A mon avis, les racines de ce recul sont à chercher dans l'hétérogénéité croissante des classes françaises. Le défi pédagogique du moment est de répondre à cette hétérogénéité. Il y a là une véritable politique publique à construire autour de cet objectif (réforme du collège unique...) mais il est clair qu'il y a aussi un défit pédagogique à relever et qu'une partie de la réponse sera dans la mobilisation des nouvelles technologies pour la personnalisation de l'enseignement.

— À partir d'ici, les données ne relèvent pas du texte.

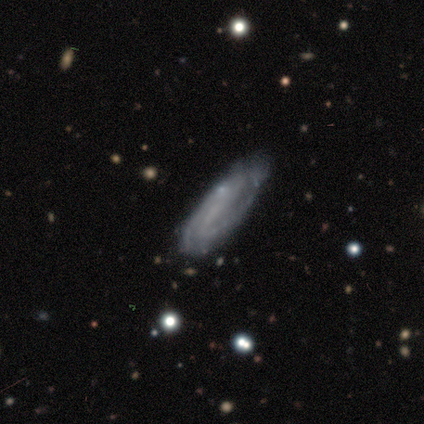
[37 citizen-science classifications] A featured or disk galaxy (73%) with no bar (52%), 2 (55%) medium (50%) spiral arms (87%) and no central bulge (74%). Merging: none (75%).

Alors bien sûr il ne s'agit pas de confondre disponibilité de l'information et appropriation de l'information, vous avez raison là dessus. Mais prenez une matière, pour illustrer notre débat : que faut-il aujourd'hui apprendre en histoire ? Êtes-vous si certain qu'il faille apprendre la date de la bataille de Marignan alors qu'elle sera accessible à partir de n'importe quel smartphone en quelques clics?
Bien entendu, il y a des équilibres à respecter entre les temps de vie scolaire collective pour réussir la socialisation de nos enfants et ceux qui seront personnalisés pour répondre au défi de l’hétérogénéité des classes.
J'attends de tous ceux qui aiment l'école et qui se mobilisent pour elle qu'ils mettent sur la table des projets à la hauteur des défis de notre école.
Je vous remercie pour cet échange particulièrement intéressant sur l’avenir de l’Education Nationale. J’espère organiser bientôt un débat citoyen sur ce sujet et je ne manquerai pas de vous y convier.